**TASK TO COMPLETE**: Render the material below as a JSON list of strings, one string per line, starting with the line that contains "3. Inclusion of" and continuing through the line that contains "workout sessions interesting". Include both of those lines and omit any blank lines.

○ ○ ○ ○ ○

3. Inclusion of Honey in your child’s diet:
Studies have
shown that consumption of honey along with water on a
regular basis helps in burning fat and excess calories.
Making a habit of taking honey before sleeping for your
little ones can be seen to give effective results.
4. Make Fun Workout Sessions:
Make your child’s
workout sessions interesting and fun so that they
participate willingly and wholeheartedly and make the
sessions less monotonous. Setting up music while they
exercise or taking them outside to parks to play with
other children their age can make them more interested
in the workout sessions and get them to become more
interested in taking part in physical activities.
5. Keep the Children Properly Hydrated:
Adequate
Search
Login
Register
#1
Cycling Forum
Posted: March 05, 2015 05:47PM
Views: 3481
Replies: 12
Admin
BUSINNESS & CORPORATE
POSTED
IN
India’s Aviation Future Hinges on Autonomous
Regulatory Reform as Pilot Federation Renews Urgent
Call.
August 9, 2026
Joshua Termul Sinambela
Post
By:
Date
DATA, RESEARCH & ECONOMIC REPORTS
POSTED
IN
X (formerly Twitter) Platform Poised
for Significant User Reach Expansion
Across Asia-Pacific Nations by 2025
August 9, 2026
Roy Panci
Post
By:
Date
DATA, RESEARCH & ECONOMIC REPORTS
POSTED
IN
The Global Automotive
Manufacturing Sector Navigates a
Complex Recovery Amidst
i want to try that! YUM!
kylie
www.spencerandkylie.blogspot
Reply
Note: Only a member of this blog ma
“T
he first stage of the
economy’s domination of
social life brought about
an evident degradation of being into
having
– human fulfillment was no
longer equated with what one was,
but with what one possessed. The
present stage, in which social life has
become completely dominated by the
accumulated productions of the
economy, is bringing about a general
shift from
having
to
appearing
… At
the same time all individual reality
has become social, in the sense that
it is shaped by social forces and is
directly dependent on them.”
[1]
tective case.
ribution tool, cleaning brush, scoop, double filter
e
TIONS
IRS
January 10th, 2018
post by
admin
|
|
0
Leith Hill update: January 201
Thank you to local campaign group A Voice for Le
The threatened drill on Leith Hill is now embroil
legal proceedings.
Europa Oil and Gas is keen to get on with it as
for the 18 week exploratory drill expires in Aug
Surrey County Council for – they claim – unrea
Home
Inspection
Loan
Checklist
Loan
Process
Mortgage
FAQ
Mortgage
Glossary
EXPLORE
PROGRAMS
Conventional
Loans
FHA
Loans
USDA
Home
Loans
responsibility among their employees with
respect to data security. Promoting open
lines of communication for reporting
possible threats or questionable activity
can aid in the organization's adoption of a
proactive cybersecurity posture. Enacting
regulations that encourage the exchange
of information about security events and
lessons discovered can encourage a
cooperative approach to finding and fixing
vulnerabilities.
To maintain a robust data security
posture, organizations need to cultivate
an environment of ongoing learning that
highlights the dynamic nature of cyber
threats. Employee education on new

○ ○ ○ ○ ○

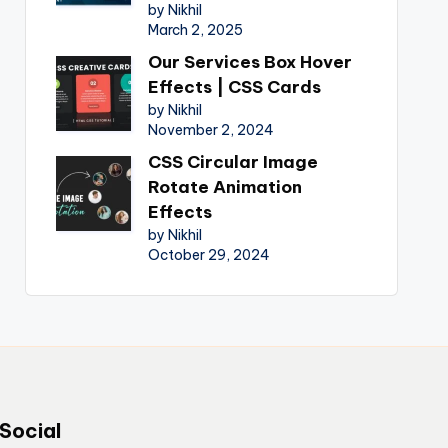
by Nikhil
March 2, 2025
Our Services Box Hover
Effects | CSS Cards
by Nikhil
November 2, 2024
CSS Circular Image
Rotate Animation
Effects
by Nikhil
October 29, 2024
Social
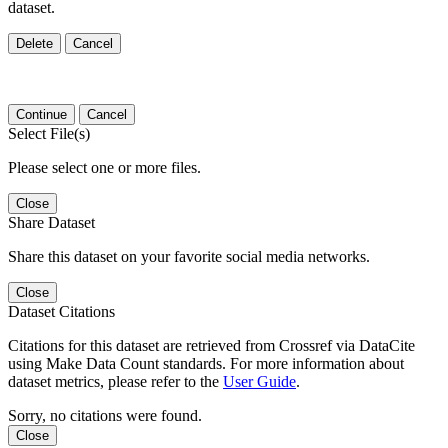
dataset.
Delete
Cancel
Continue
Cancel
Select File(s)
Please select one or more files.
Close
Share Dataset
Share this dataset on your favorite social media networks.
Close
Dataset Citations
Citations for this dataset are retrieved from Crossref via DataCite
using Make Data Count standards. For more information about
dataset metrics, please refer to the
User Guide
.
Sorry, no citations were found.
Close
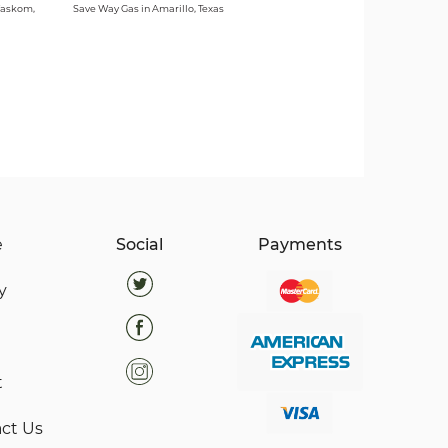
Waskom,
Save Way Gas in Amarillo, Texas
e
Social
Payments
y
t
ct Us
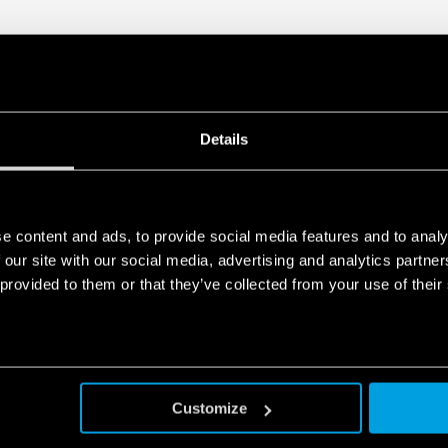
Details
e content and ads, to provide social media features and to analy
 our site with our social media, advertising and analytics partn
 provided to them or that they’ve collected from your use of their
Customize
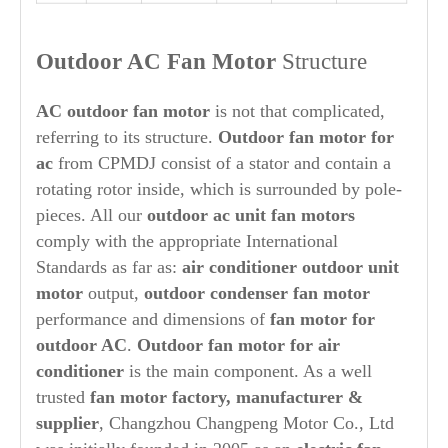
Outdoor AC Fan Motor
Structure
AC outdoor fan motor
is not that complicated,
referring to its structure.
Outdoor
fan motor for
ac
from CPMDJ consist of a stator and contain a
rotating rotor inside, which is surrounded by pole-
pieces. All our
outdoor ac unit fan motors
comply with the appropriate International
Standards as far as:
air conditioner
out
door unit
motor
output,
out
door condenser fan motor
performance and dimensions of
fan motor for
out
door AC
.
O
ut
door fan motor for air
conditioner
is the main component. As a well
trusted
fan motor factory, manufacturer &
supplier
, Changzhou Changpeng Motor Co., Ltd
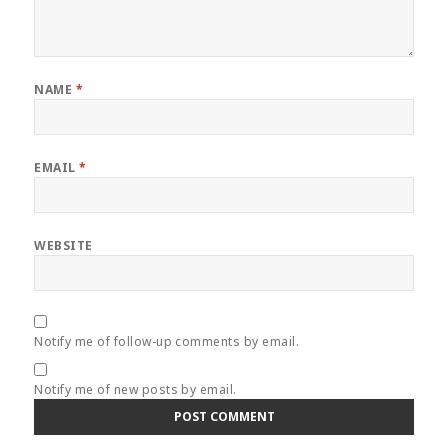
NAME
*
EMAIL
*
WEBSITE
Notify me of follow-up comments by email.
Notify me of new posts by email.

○ ○ ○ ○ ○

**FINAL ANSWER**:
[
  "3. Inclusion of Honey in your child’s diet:",
  "Studies have",
  "shown that consumption of honey along with water on a",
  "regular basis helps in burning fat and excess calories.",
  "Making a habit of taking honey before sleeping for your",
  "little ones can be seen to give effective results.",
  "4. Make Fun Workout Sessions:",
  "Make your child’s",
  "workout sessions interesting and fun so that they"
]